Dear Fellow With The Funny Accent,
It was a pleasure meeting you this morning. I was sitting a couple of wheels behind you as we rolled past Terranea. The Velo Pasadena dude in front of you moved over to the left. You weren’t paying attention, and you swerved wildly even though at most all that was required was a gentle change of line.
The riders behind you yelled in the typically friendly way we Americans greet our buddies on densely packed, amped-up flailfests like the Donut Ride. One fellow said something like “Hey fucktard! Watch what the fuck you’re doing!”
Another friendly greeting was also sent your way, something along the lines of “Jesus Christ! You almost took me out, kooktard!”
It was our subtle way of saying that your kook maneuver had imperiled others, some of whom had jobs (okay, that’s doubtful), but all of whom had plans for later in the day that didn’t include a fractured skull. So far, so good.
++++++++++
- Required action A: In the letter to the fellow with the funny accent, what message were the shouting riders trying to send?
- Required action B: Translate this sentence from the letter into French: "I was sitting a couple of wheels behind you as we rolled past Terranea."
- Required action C: According to the letter, on which group ride did the swerve take place?

Stored data entries
++++++++++
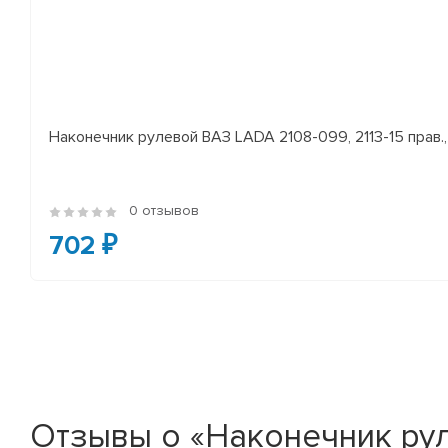
Наконечник рулевой ВАЗ LADA 2108-099, 2113-15 прав., 
0 отзывов
702 ₽
Отзывы о «Наконечник рул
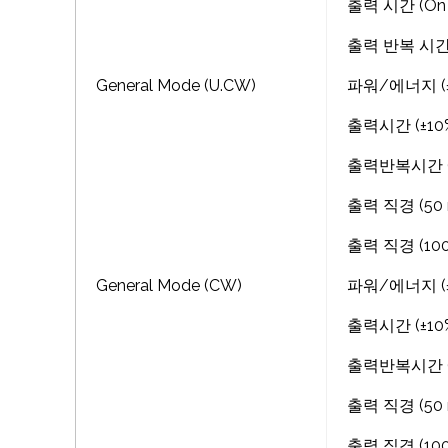
출력 시간 (On ti
출력 반복 시간 (Of
General Mode (U.CW)
파워/에너지 (±20
출력시간 (±10%)
출력반복시간 (±
출력 직경 (50 m
출력 직경 (100 
General Mode (CW)
파워/에너지 (±20
출력시간 (±10%)
출력반복시간 (±
출력 직경 (50 m
출력 직경 (100 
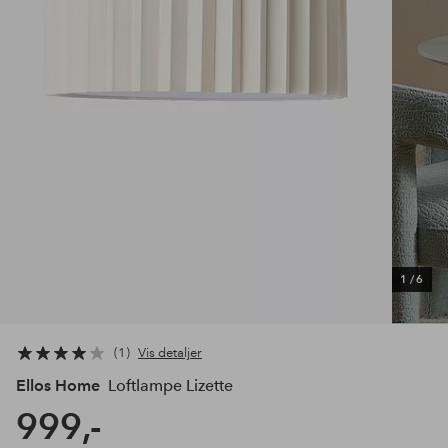
1
/
6
1
Vis detaljer
Ellos Home
Loftlampe Lizette
999,-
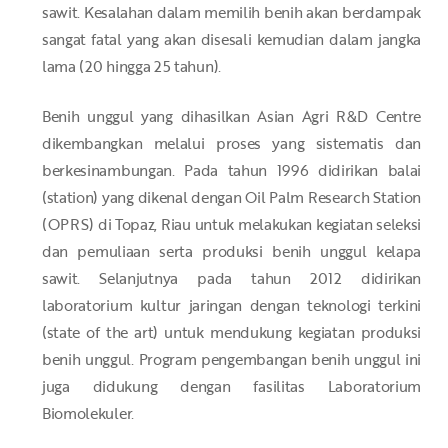
sawit. Kesalahan dalam memilih benih akan berdampak
sangat fatal yang akan disesali kemudian dalam jangka
lama (20 hingga 25 tahun).
Benih unggul yang dihasilkan Asian Agri R&D Centre
dikembangkan melalui proses yang sistematis dan
berkesinambungan. Pada tahun 1996 didirikan balai
(station) yang dikenal dengan Oil Palm Research Station
(OPRS) di Topaz, Riau untuk melakukan kegiatan seleksi
dan pemuliaan serta produksi benih unggul kelapa
sawit. Selanjutnya pada tahun 2012 didirikan
laboratorium kultur jaringan dengan teknologi terkini
(state of the art) untuk mendukung kegiatan produksi
benih unggul. Program pengembangan benih unggul ini
juga didukung dengan fasilitas Laboratorium
Biomolekuler.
++++++++++
- Reply A: They were telling him that his careless swerve had put other riders in danger. All of those riders had plans for later in the day that didn't include a fractured skull.

- Reply B: Je me trouvais quelques roues derrière vous alors que nous passions devant Terranea.

- Reply C: The Donut Ride.